*Text shown*
Where the Coast Highway Finally Slows Down
South Laguna's cliffs, tide pools, and a bluff-top hotel that knows when to get out of the way.
“Someone has left a single flip-flop on the beach access stairs, and it's been there so long the strap has bleached white.”
The Pacific Coast Highway does this thing south of Laguna Beach where it narrows and the guardrails get closer and you can smell the kelp even with the windows up. You pass Dana Point, pass the Ritz, pass a taco stand with no name and a line of surfers in wetsuits peeled to the waist, and then the road dips and the town appears below like something you'd paint if you could paint. I pull over at a metered spot near Treasure Island Park because my phone says I've arrived but the entrance is actually farther up the hill, past a woman walking a greyhound and a hand-lettered sign advertising "Psychic Readings & Notary." That combination stays with me. The lobby, when I finally find it, is set back from the highway and elevated, so you enter already looking down at the ocean. It's a trick of architecture that earns the view before you've even checked in.

*Prompt 1*
In the travel piece, what does the hand-lettered sign advertise?
*Prompt 2*
Print everything in the travel piece from "The Pacific Coast" down to "even checked in.".
The data that comes next has nothing to do with the travel piece.

*Supplied data*

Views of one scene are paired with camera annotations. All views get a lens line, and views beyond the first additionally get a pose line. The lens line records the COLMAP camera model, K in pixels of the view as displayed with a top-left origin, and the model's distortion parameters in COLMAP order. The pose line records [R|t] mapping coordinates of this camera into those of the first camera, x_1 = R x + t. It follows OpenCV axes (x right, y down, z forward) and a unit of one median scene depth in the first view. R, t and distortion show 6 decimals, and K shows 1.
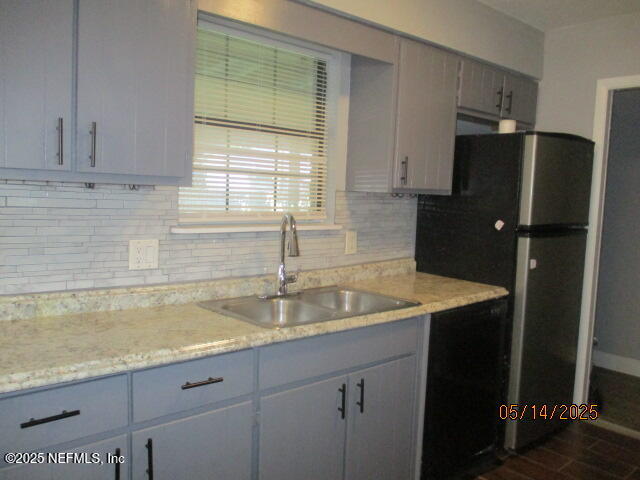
lens RADIAL K [[536.3, 0, 320.0], [0, 536.3, 240.0], [0, 0, 1]] dist [-0.018744, -0.000109]
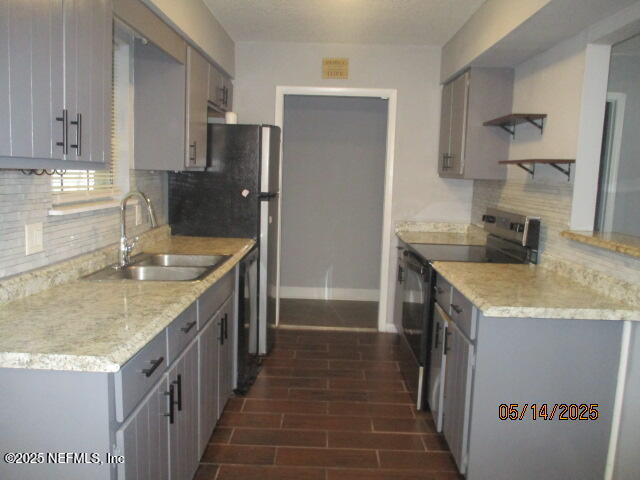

*Your response 1*
Psychic Readings & Notary.

*Your response 2*
The Pacific Coast Highway does this thing south of Laguna Beach where it narrows and the guardrails get closer and you can smell the kelp even with the windows up. You pass Dana Point, pass the Ritz, pass a taco stand with no name and a line of surfers in wetsuits peeled to the waist, and then the road dips and the town appears below like something you'd paint if you could paint. I pull over at a metered spot near Treasure Island Park because my phone says I've arrived but the entrance is actually farther up the hill, past a woman walking a greyhound and a hand-lettered sign advertising "Psychic Readings & Notary." That combination stays with me. The lobby, when I finally find it, is set back from the highway and elevated, so you enter already looking down at the ocean. It's a trick of architecture that earns the view before you've even checked in.